Ken Weathers District Fisheries Biologist Alabama DNR Enterprise, Alabama
Alabamians love their freshwater fishing. Blessed with an abundance of rivers, reservoirs, public lakes and private ponds, anglers in Alabama have plenty of places to go to enjoy their sport. While even the most casual anglers can discuss the merits of their favorite fish species such as bass, catfish or crappie, very few anglers have much to say for the lowly shad. This may be due to shad in Alabama having very little food value, seldom being caught on hook and line, and having little commercial value. Shad still, however, play a critical role in many bodies of water.
The two main shad species found in Alabama’s fresh waters are the gizzard and threadfin shad, both members of the herring family, Clupidae.
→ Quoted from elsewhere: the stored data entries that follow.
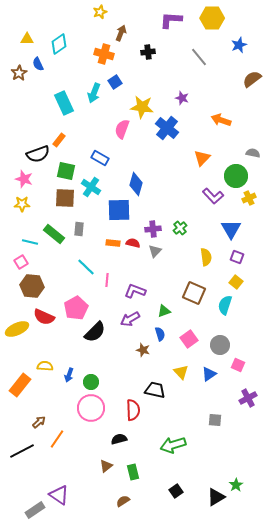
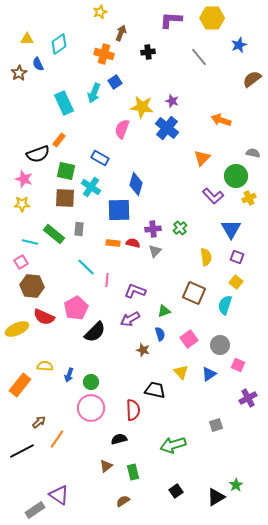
purple star at (182, 98): moved 10 px left, 3 px down
gray square at (215, 420): moved 1 px right, 5 px down; rotated 24 degrees counterclockwise
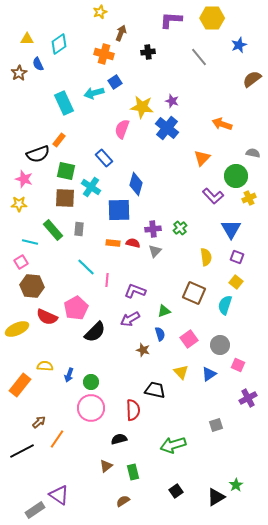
cyan arrow at (94, 93): rotated 54 degrees clockwise
orange arrow at (221, 120): moved 1 px right, 4 px down
blue rectangle at (100, 158): moved 4 px right; rotated 18 degrees clockwise
yellow star at (22, 204): moved 3 px left
green rectangle at (54, 234): moved 1 px left, 4 px up; rotated 10 degrees clockwise
red semicircle at (44, 317): moved 3 px right
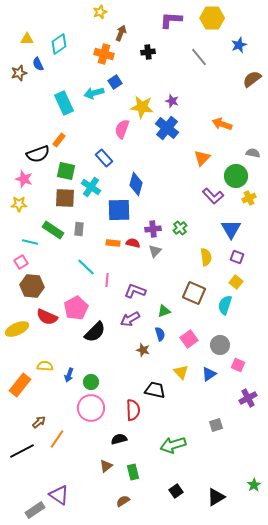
brown star at (19, 73): rotated 14 degrees clockwise
green rectangle at (53, 230): rotated 15 degrees counterclockwise
green star at (236, 485): moved 18 px right
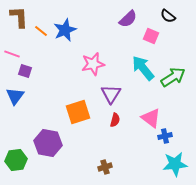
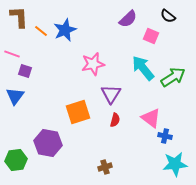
blue cross: rotated 24 degrees clockwise
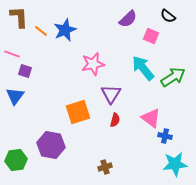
purple hexagon: moved 3 px right, 2 px down
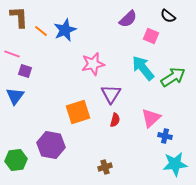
pink triangle: rotated 40 degrees clockwise
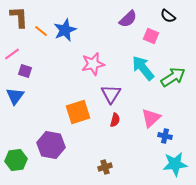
pink line: rotated 56 degrees counterclockwise
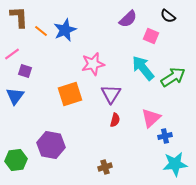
orange square: moved 8 px left, 18 px up
blue cross: rotated 24 degrees counterclockwise
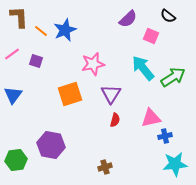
purple square: moved 11 px right, 10 px up
blue triangle: moved 2 px left, 1 px up
pink triangle: rotated 30 degrees clockwise
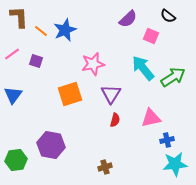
blue cross: moved 2 px right, 4 px down
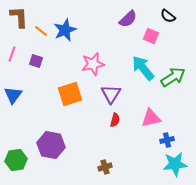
pink line: rotated 35 degrees counterclockwise
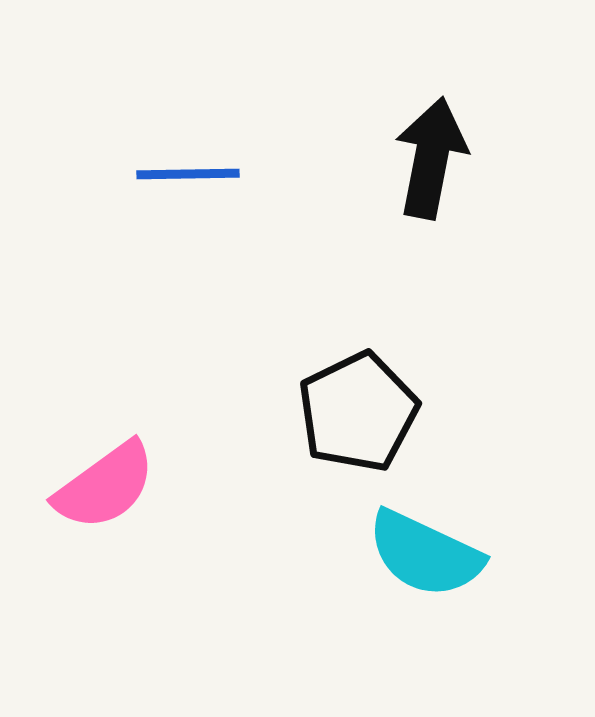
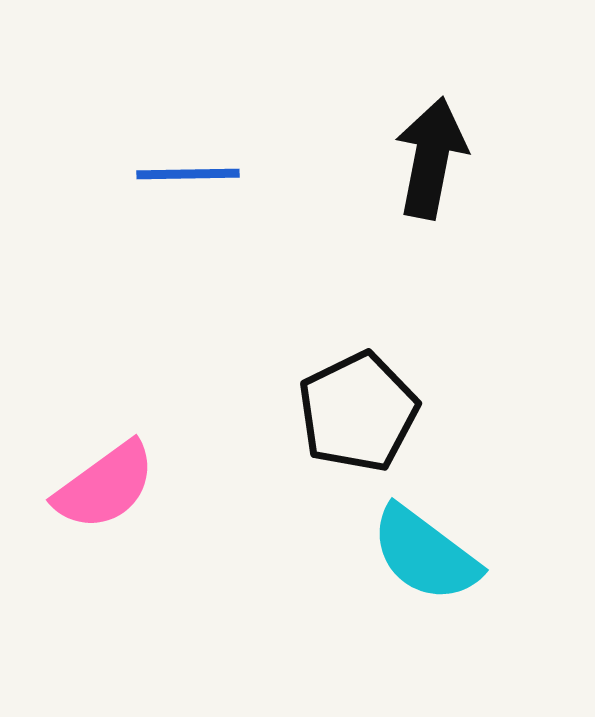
cyan semicircle: rotated 12 degrees clockwise
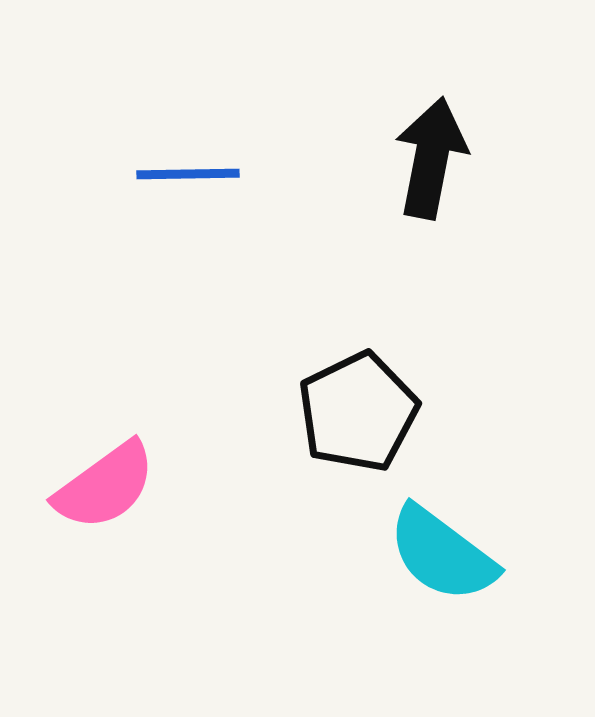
cyan semicircle: moved 17 px right
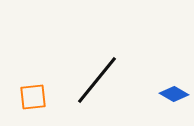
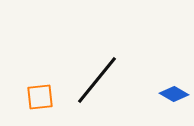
orange square: moved 7 px right
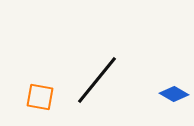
orange square: rotated 16 degrees clockwise
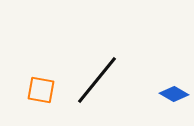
orange square: moved 1 px right, 7 px up
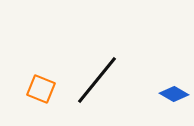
orange square: moved 1 px up; rotated 12 degrees clockwise
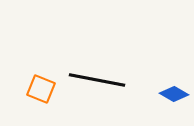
black line: rotated 62 degrees clockwise
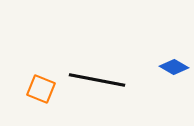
blue diamond: moved 27 px up
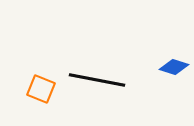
blue diamond: rotated 12 degrees counterclockwise
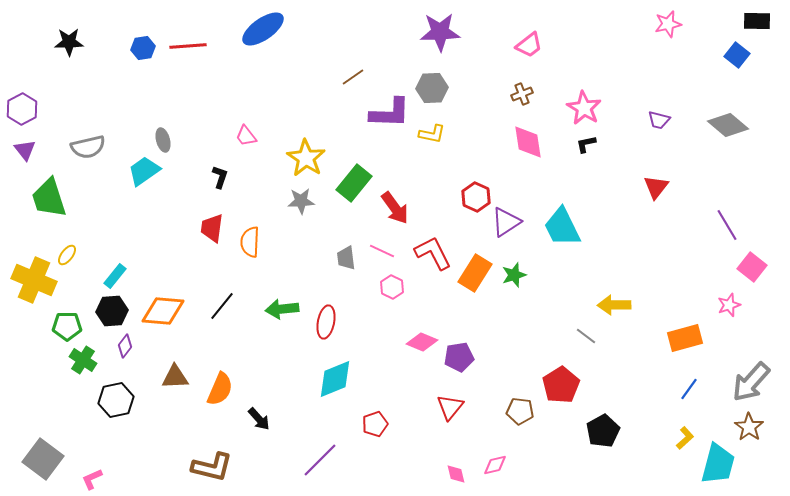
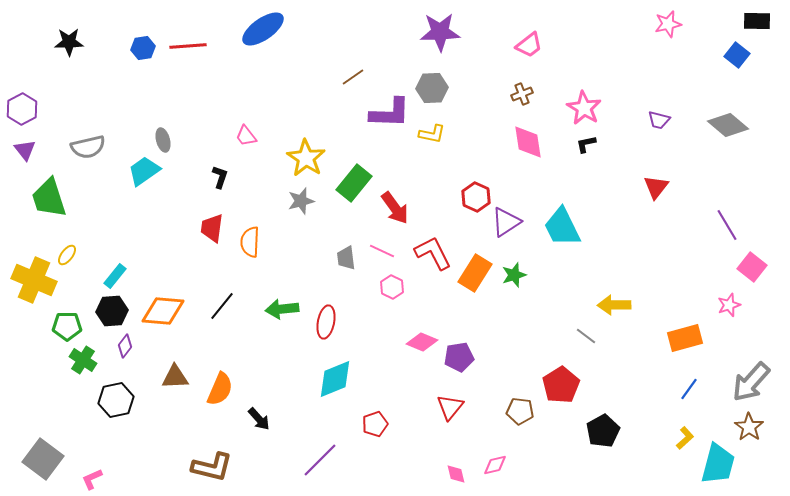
gray star at (301, 201): rotated 12 degrees counterclockwise
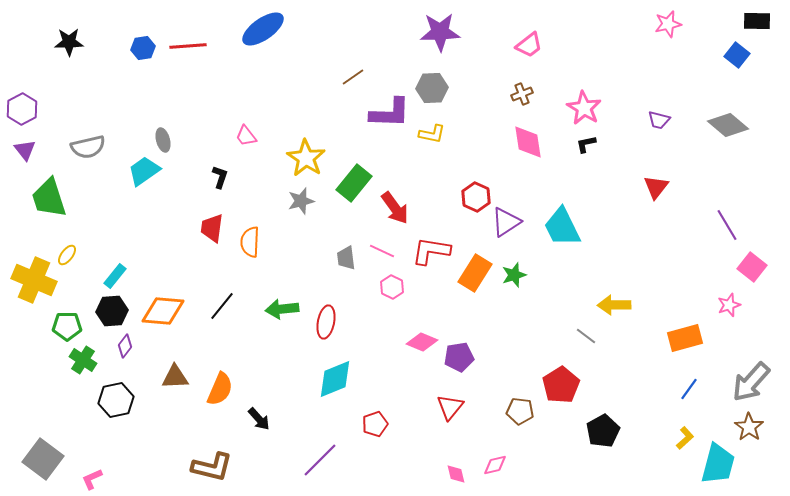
red L-shape at (433, 253): moved 2 px left, 2 px up; rotated 54 degrees counterclockwise
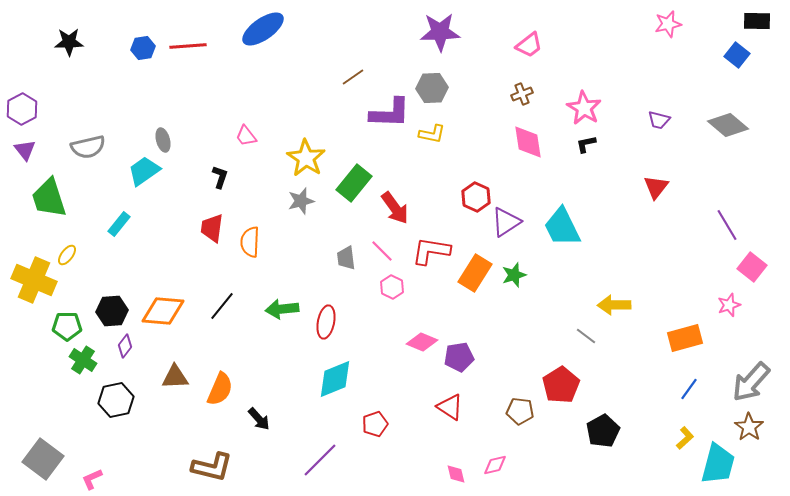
pink line at (382, 251): rotated 20 degrees clockwise
cyan rectangle at (115, 276): moved 4 px right, 52 px up
red triangle at (450, 407): rotated 36 degrees counterclockwise
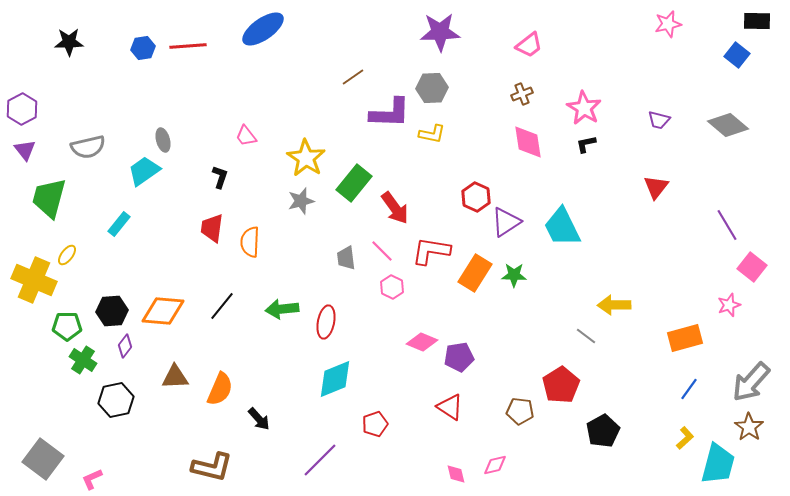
green trapezoid at (49, 198): rotated 33 degrees clockwise
green star at (514, 275): rotated 20 degrees clockwise
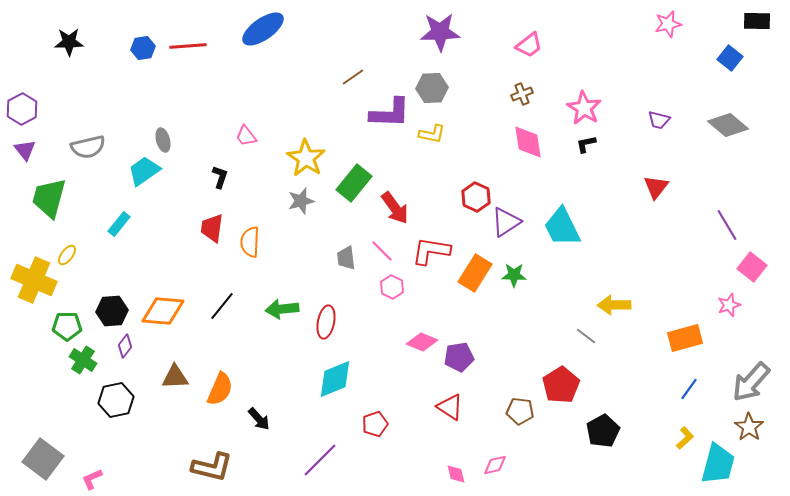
blue square at (737, 55): moved 7 px left, 3 px down
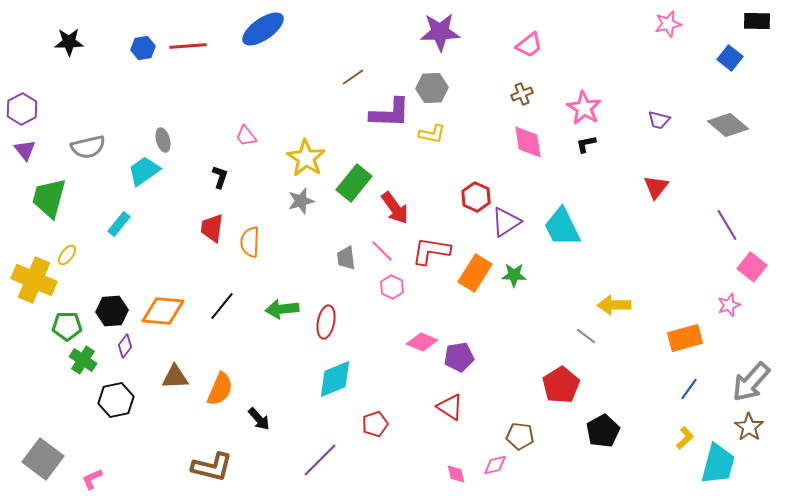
brown pentagon at (520, 411): moved 25 px down
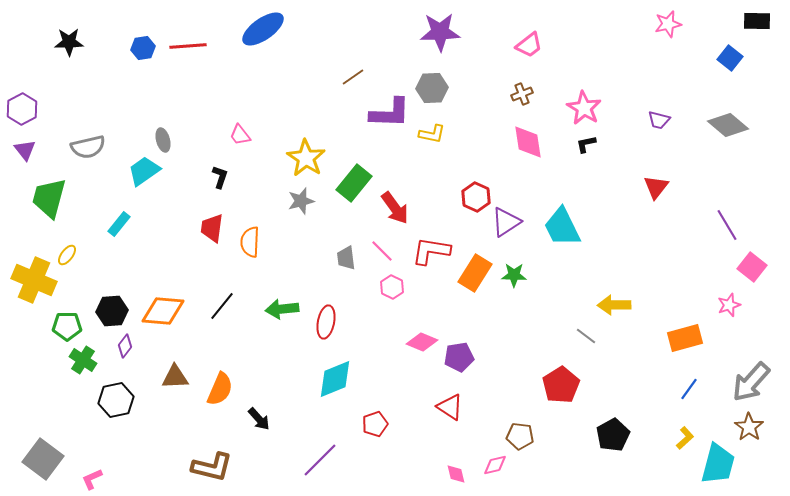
pink trapezoid at (246, 136): moved 6 px left, 1 px up
black pentagon at (603, 431): moved 10 px right, 4 px down
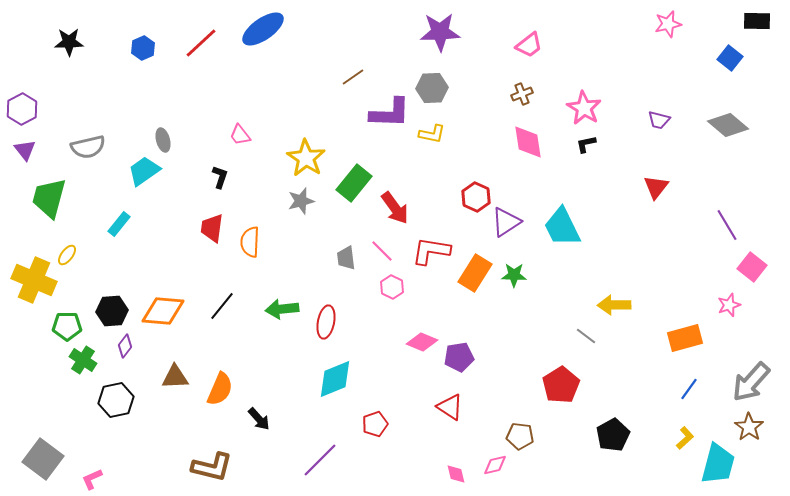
red line at (188, 46): moved 13 px right, 3 px up; rotated 39 degrees counterclockwise
blue hexagon at (143, 48): rotated 15 degrees counterclockwise
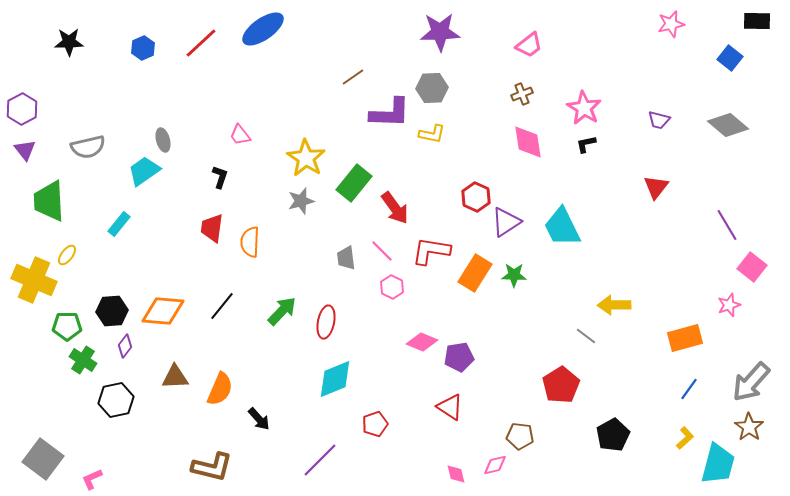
pink star at (668, 24): moved 3 px right
green trapezoid at (49, 198): moved 3 px down; rotated 18 degrees counterclockwise
green arrow at (282, 309): moved 2 px down; rotated 140 degrees clockwise
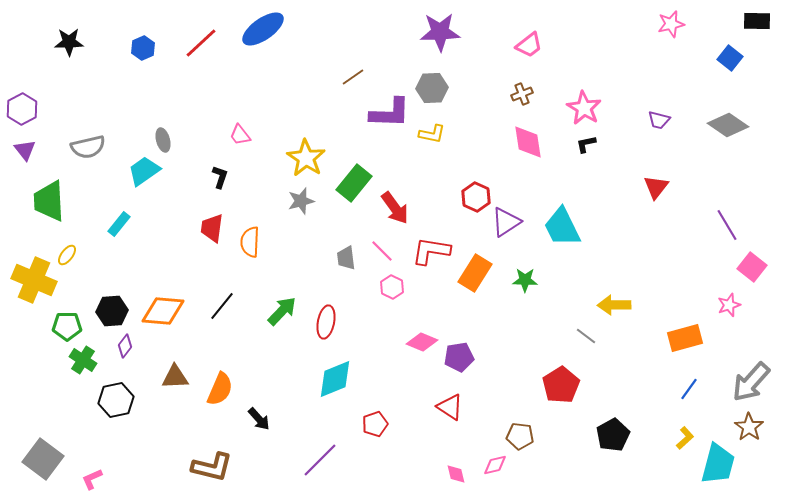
gray diamond at (728, 125): rotated 6 degrees counterclockwise
green star at (514, 275): moved 11 px right, 5 px down
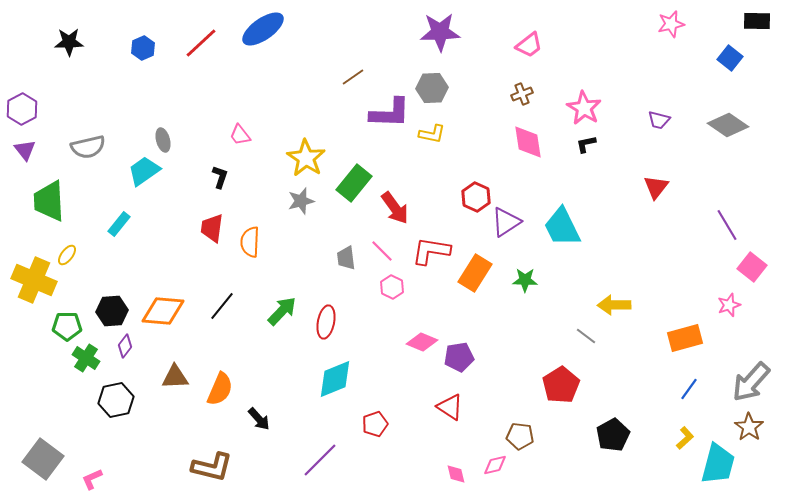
green cross at (83, 360): moved 3 px right, 2 px up
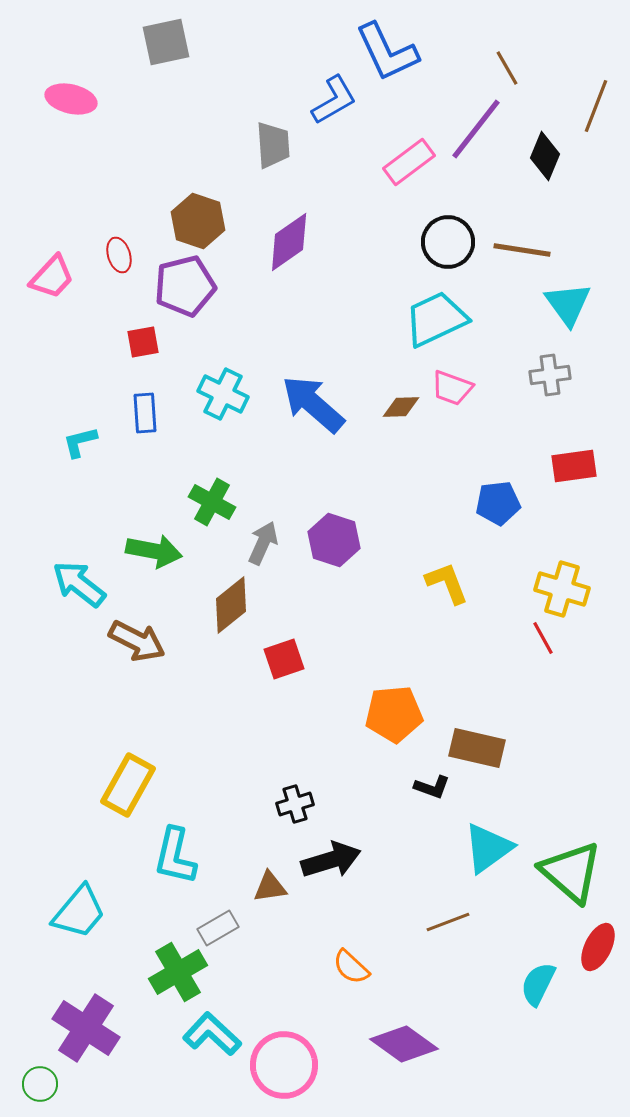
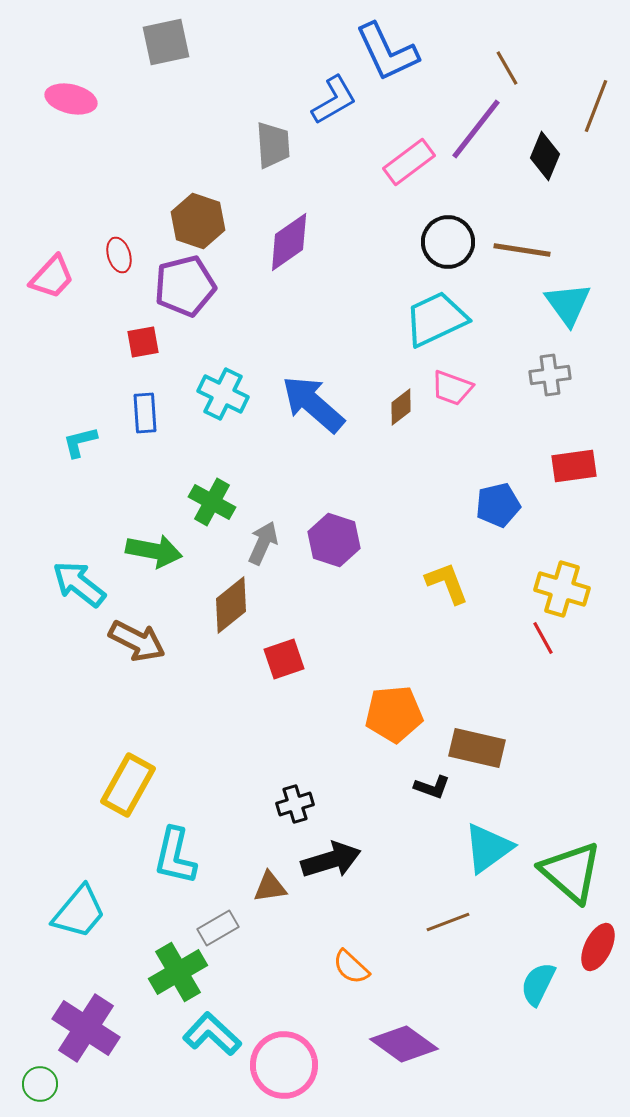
brown diamond at (401, 407): rotated 36 degrees counterclockwise
blue pentagon at (498, 503): moved 2 px down; rotated 6 degrees counterclockwise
These species are usually found in large, constantly moving schools. They are soft, elongated fish without sharp spines, but with a distinctive long threadlike last dorsal fin ray observed on the back of the fish. The scales on both species are small and come off easily, and both species are relatively hard to keep alive in live-wells or tanks. While both species have a bluish gray back and greenish or silver tinge overall, only threadfin have a yellow colored tail. The upper and lower jaws of threadfin meet in a pointed snout, but gizzard shad have a blunt snout with the lower jaw set behind the upper jaw. They also differ in growth rates and maximum size with adult threadfin usually reaching five to seven inches, while adult gizzard shad can grow to well over 12 inches. Other fish in this family found in Alabama include skipjack herring, Gulf menhaden and Alabama shad. While gizzard and threadfin shad both have soft, oily flesh which even the most indiscriminate human fish eaters would find hard to swallow, the predators of the fish world apparently think that shad taste just fine. Both species are native to Alabama’s natural waters and serve as the principal forage for adult predator fish such as black bass, temperate bass (stripers, white bass and hybrids) and crappie.